In no event shall JACKSON, its trustees, directors, officers, employees, and affiliates be liable for any causes of action or damages, including any direct, indirect, special, or consequential damages, arising out of the provision of MICE, PRODUCTS or services, including economic damage or injury to property and lost profits, and including any damage arising from acts or negligence on the part of JACKSON, its agents or employees. Unless prohibited by law, in purchasing or receiving MICE, PRODUCTS or services from JACKSON, purchaser or recipient, or any party claiming by or through them, expressly releases and discharges JACKSON from all such causes of action or damages, and further agrees to defend and indemnify JACKSON from any costs or damages arising out of any third party claims.

MICE and PRODUCTS are to be used in a safe manner and in accordance with all applicable governmental rules and regulations.

The foregoing represents the General Terms and Conditions applicable to JACKSON’s MICE, PRODUCTS or services.
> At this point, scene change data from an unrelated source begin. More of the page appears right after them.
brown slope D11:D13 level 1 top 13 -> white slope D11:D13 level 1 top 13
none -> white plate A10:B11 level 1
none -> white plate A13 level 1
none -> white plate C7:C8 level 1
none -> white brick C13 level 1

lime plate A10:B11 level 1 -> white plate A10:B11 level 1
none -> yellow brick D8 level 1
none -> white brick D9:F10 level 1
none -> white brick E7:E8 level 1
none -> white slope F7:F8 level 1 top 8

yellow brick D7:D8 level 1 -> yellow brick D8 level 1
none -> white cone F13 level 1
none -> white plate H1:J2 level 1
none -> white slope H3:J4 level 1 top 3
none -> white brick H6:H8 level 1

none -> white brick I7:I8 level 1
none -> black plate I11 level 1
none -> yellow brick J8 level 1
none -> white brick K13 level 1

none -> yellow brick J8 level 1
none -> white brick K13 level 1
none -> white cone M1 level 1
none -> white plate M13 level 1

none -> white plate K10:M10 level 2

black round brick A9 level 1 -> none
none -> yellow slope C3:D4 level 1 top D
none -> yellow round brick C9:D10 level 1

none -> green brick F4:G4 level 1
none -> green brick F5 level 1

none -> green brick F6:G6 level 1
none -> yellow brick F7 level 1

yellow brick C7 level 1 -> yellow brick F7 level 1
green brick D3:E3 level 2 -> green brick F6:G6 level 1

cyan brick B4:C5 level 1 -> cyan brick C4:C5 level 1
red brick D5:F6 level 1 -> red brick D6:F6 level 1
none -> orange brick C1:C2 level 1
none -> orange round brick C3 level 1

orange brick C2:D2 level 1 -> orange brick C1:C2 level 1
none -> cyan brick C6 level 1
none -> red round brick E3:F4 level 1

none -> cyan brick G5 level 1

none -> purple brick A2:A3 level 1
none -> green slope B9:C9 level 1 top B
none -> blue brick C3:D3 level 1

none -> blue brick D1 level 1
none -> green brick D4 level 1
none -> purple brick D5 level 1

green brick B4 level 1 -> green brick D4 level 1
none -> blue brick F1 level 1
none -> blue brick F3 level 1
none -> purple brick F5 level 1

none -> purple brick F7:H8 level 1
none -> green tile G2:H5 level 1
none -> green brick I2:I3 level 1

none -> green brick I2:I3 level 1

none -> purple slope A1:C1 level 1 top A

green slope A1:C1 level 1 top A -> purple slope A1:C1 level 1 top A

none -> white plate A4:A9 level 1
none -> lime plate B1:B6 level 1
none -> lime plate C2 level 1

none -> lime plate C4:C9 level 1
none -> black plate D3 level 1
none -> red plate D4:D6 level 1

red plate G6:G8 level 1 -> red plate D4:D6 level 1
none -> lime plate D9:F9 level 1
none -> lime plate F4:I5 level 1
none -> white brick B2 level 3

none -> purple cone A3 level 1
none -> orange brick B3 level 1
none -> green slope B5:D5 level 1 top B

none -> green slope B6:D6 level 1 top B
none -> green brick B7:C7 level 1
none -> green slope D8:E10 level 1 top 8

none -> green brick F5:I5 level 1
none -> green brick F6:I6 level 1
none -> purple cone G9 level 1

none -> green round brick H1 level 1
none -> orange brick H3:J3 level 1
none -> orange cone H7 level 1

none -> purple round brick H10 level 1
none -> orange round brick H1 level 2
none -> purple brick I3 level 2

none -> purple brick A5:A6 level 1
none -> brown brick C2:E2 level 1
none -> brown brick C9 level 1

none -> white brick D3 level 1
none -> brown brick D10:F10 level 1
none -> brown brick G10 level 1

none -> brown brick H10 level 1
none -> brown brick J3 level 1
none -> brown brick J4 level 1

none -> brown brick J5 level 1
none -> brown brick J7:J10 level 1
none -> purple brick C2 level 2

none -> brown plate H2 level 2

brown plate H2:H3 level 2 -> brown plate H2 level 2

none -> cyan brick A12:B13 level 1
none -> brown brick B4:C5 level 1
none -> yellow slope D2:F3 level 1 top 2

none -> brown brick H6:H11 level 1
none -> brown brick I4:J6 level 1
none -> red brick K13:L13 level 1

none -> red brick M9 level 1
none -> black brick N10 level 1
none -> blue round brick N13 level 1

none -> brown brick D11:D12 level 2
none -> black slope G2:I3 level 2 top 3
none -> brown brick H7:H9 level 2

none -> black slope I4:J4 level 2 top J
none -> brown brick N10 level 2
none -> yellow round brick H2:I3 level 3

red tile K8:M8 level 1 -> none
In addition, special terms and conditions of sale of certain MICE, PRODUCTS or services may be set forth separately in JACKSON web pages, catalogs, price lists, contracts, and/or other documents, and these special terms and conditions shall also govern the sale of these MICE, PRODUCTS and services by JACKSON, and by its licensees and distributors.

Acceptance of delivery of MICE, PRODUCTS or services shall be deemed agreement to these terms and conditions. No purchase order or other document transmitted by purchaser or recipient that may modify the terms and conditions hereof, shall be in any way binding on JACKSON, and instead the terms and conditions set forth herein, including any special terms and conditions set forth separately, shall govern the sale of MICE, PRODUCTS or services by JACKSON.